I think most people actually mean consequence when they say the word. The difference between someone who practices TDT and someone who does CDT is more than a bunch of semantics. The paragraph describes CDT.
Beware of blaming semantics when you should update one of your core beliefs instead.
Who here actually knows exactly what TDT is? (I am not sure I do—it was never written down fully—and I thought about these issues a lot). Are you just assuming people got TDT right? TDT might be “conceptual vaporware”. I read an old paper on it, but I didn’t like the paper (nor did that paper have a full description).
I think the wiki does contain a written down definition:
I think what Sophronius describes in the paragraph would is what’s “intuitively labeled as rational”.
I think that’s sort of the problem with the post. It’s a list of 10 things that intuitively feel like they are the things rational people should do.
It’s not a list that tries to describe what reasoned principles about rationalism Lesswrong did come up with. TDT is sort of the LW house decision theory. It’s about moving beyond the intuitive idea of rationalism that popular out there. LW rationality is on the other hand supposed to be about winning.
I think the example of reacting when fear comes up is a good example. A nurse should follow the algorithm that if she feels a given patient is in a critical condition the patient gets extra supervision.

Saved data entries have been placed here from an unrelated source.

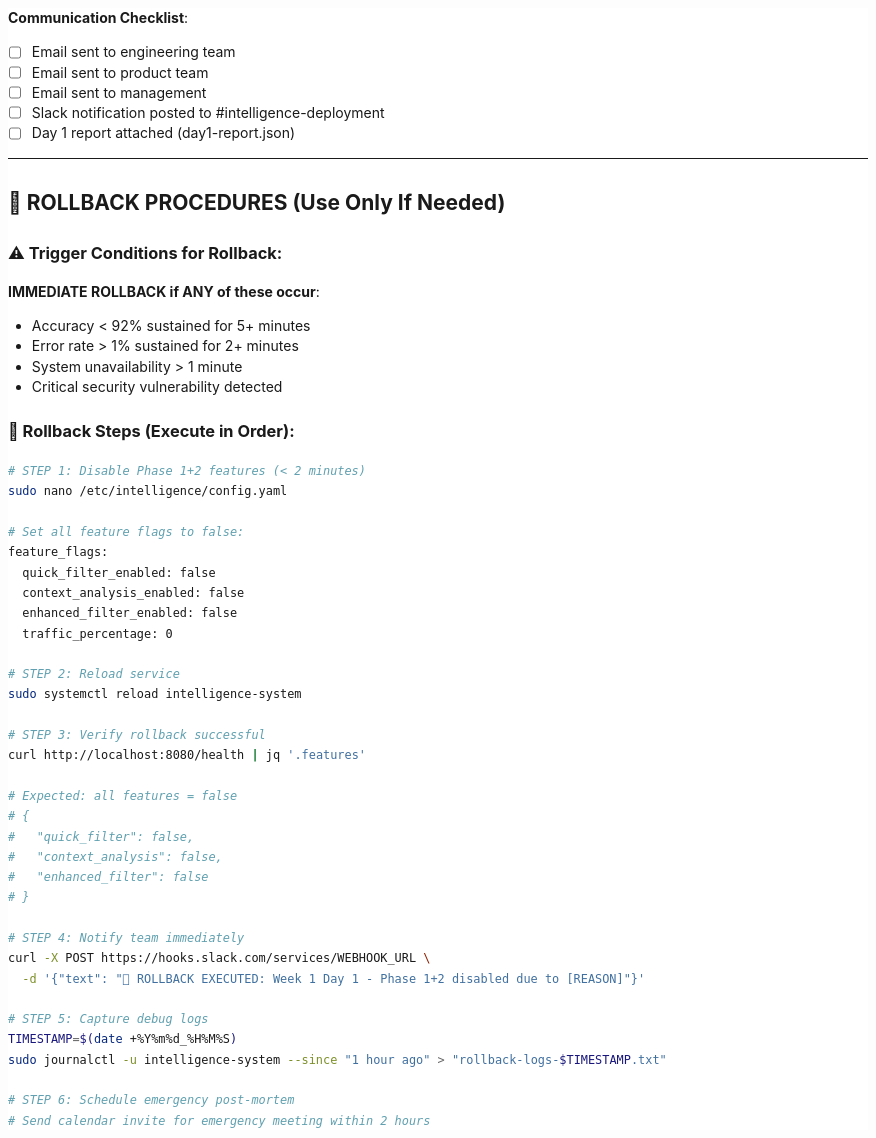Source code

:**Communication Checklist**:
- [ ] Email sent to engineering team
- [ ] Email sent to product team
- [ ] Email sent to management
- [ ] Slack notification posted to #intelligence-deployment
- [ ] Day 1 report attached (day1-report.json)

---

## 🚨 ROLLBACK PROCEDURES (Use Only If Needed)

### ⚠️ Trigger Conditions for Rollback:

**IMMEDIATE ROLLBACK if ANY of these occur**:
- Accuracy < 92% sustained for 5+ minutes
- Error rate > 1% sustained for 2+ minutes
- System unavailability > 1 minute
- Critical security vulnerability detected

### 🔧 Rollback Steps (Execute in Order):

```bash
# STEP 1: Disable Phase 1+2 features (< 2 minutes)
sudo nano /etc/intelligence/config.yaml

# Set all feature flags to false:
feature_flags:
  quick_filter_enabled: false
  context_analysis_enabled: false
  enhanced_filter_enabled: false
  traffic_percentage: 0

# STEP 2: Reload service
sudo systemctl reload intelligence-system

# STEP 3: Verify rollback successful
curl http://localhost:8080/health | jq '.features'

# Expected: all features = false
# {
#   "quick_filter": false,
#   "context_analysis": false,
#   "enhanced_filter": false
# }

# STEP 4: Notify team immediately
curl -X POST https://hooks.slack.com/services/WEBHOOK_URL \
  -d '{"text": "🚨 ROLLBACK EXECUTED: Week 1 Day 1 - Phase 1+2 disabled due to [REASON]"}'

# STEP 5: Capture debug logs
TIMESTAMP=$(date +%Y%m%d_%H%M%S)
sudo journalctl -u intelligence-system --since "1 hour ago" > "rollback-logs-$TIMESTAMP.txt"

# STEP 6: Schedule emergency post-mortem
# Send calendar invite for emergency meeting within 2 hours
```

The intuitive rational belief that the nurse should have good reasons that she can explain to other people about why a patient needs supervision. The intuitive rational belief is that there should be reasons besides the emotions of the nurse to give the patient extra supervision.
We do have studies that validate the abstract heuristic that the nurse should let her feeling overrule her intellectual analysis of the situation.

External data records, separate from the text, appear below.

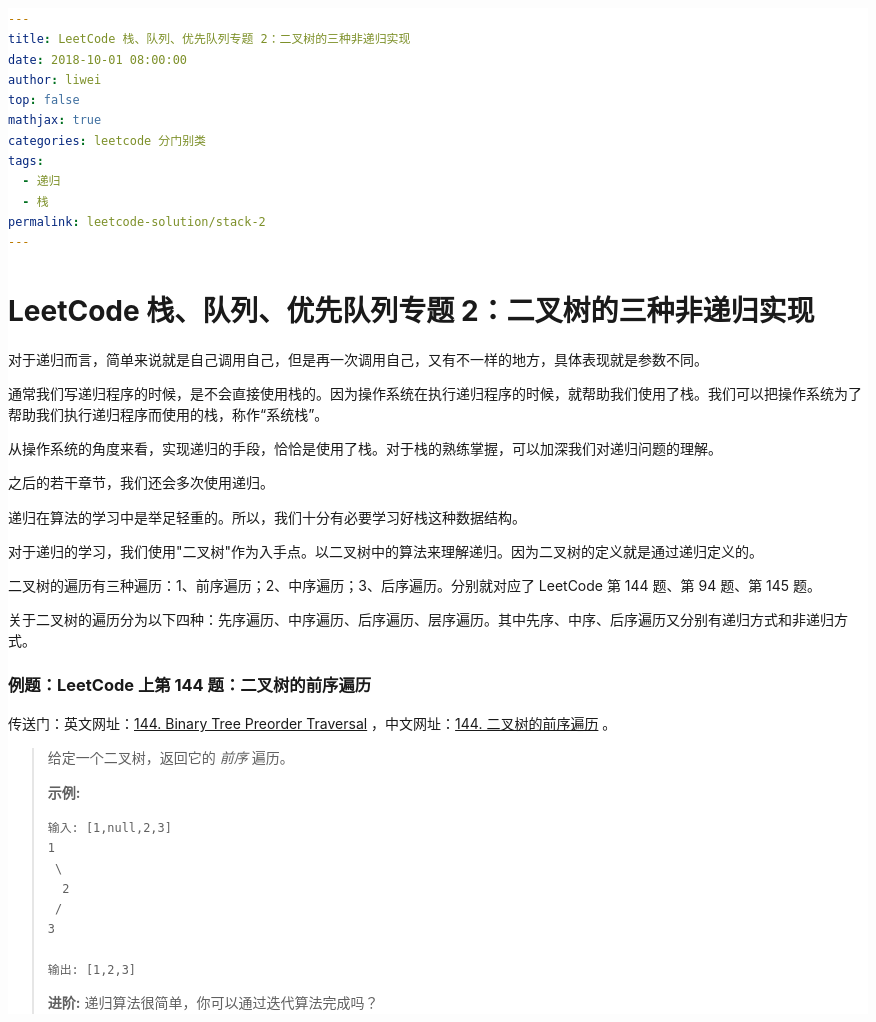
 ```yaml
---
title: LeetCode 栈、队列、优先队列专题 2：二叉树的三种非递归实现
date: 2018-10-01 08:00:00
author: liwei
top: false
mathjax: true
categories: leetcode 分门别类
tags:
  - 递归
  - 栈
permalink: leetcode-solution/stack-2
---
```


# LeetCode 栈、队列、优先队列专题 2：二叉树的三种非递归实现


对于递归而言，简单来说就是自己调用自己，但是再一次调用自己，又有不一样的地方，具体表现就是参数不同。

通常我们写递归程序的时候，是不会直接使用栈的。因为操作系统在执行递归程序的时候，就帮助我们使用了栈。我们可以把操作系统为了帮助我们执行递归程序而使用的栈，称作“系统栈”。

从操作系统的角度来看，实现递归的手段，恰恰是使用了栈。对于栈的熟练掌握，可以加深我们对递归问题的理解。

之后的若干章节，我们还会多次使用递归。

递归在算法的学习中是举足轻重的。所以，我们十分有必要学习好栈这种数据结构。

对于递归的学习，我们使用"二叉树"作为入手点。以二叉树中的算法来理解递归。因为二叉树的定义就是通过递归定义的。

二叉树的遍历有三种遍历：1、前序遍历；2、中序遍历；3、后序遍历。分别就对应了 LeetCode 第 144 题、第 94 题、第 145 题。

关于二叉树的遍历分为以下四种：先序遍历、中序遍历、后序遍历、层序遍历。其中先序、中序、后序遍历又分别有递归方式和非递归方式。

### 例题：LeetCode 上第 144 题：二叉树的前序遍历

传送门：英文网址：[144. Binary Tree Preorder Traversal](https://leetcode.com/problems/binary-tree-preorder-traversal/description/) ，中文网址：[144. 二叉树的前序遍历](https://leetcode-cn.com/problems/binary-tree-preorder-traversal/description/) 。

> 给定一个二叉树，返回它的 *前序* 遍历。
>
> **示例:**
>
> ```
> 输入: [1,null,2,3]  
> 1
>  \
>   2
>  /
> 3 
> 
> 输出: [1,2,3]
> ```
>
> **进阶:** 递归算法很简单，你可以通过迭代算法完成吗？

If you read the original paper from two decades ago that introduces the concept of evidence-based medicine you find that it’s about getting medical professionals to read more scientific papers and deemphasized intuitive decision making.
We learned something in those two decades. We decided that rationality should be about winning. We don’t know everything but we can at least make an effort to be less wrong. We know that specific choices are well made with intuition than it would be stupid to not go the winning way and instead try to analyse the situation intellectually. Of course the nurse should still learn medical science but she should also listen to her intuition.
We are in the 21st century and not anymore in the 20st. End 20st century ideology is outdated and it’s useful to update. To get less wrong.
Is TDT the best way to think about making decisions? It’s still in it’s infancy and there still room to refine it. Let’s run CFAR workshop to see what heuristics are actually practical when you teach them to humans.
There are a bunch of folk rationality beliefs.
I am sorry, but that is not specified at all. If I give you a specific problem (I have a list of them right here!), will you be able to tell me what “the TDT answer” should be? The way people seem to use TDT is as a kind of “brand name” for a nebulous cloud of decision theoretic ideas. Until there is a paper and a definition, TDT is not a defensible point. It has to be formally written down in order to have a chance to be wrong (being wrong is how we make progress after all).
If it’s a set of related decision theories, fine—tell me what the set is! Example: “naive EDT” is “choose an action that maximizes utility with respect to the distribution p(outcome | action took place).” This is very clear, I know exactly what this is.